Starting with the line that contains "picture frame: none", copy every remaining line of the data below exactly, the last one included.

============================================================

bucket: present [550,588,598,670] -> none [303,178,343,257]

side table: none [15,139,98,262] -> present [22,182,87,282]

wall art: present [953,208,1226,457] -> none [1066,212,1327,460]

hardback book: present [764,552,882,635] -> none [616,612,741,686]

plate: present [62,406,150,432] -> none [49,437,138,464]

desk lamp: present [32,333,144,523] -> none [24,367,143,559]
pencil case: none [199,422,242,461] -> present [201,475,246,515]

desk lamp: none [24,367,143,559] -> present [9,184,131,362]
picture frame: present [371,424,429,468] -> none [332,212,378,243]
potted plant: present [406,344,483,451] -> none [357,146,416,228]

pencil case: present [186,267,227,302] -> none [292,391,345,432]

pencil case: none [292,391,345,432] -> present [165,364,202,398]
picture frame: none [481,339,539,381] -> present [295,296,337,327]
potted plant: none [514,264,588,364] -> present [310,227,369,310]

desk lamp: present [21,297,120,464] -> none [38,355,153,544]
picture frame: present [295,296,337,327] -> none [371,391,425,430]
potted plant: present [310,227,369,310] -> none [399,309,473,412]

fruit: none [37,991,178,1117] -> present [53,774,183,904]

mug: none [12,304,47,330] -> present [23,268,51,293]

============================================================

Answer box:
picture frame: none [481,339,539,381] -> present [295,296,337,327]
potted plant: none [514,264,588,364] -> present [310,227,369,310]

desk lamp: present [21,297,120,464] -> none [38,355,153,544]
picture frame: present [295,296,337,327] -> none [371,391,425,430]
potted plant: present [310,227,369,310] -> none [399,309,473,412]

fruit: none [37,991,178,1117] -> present [53,774,183,904]

mug: none [12,304,47,330] -> present [23,268,51,293]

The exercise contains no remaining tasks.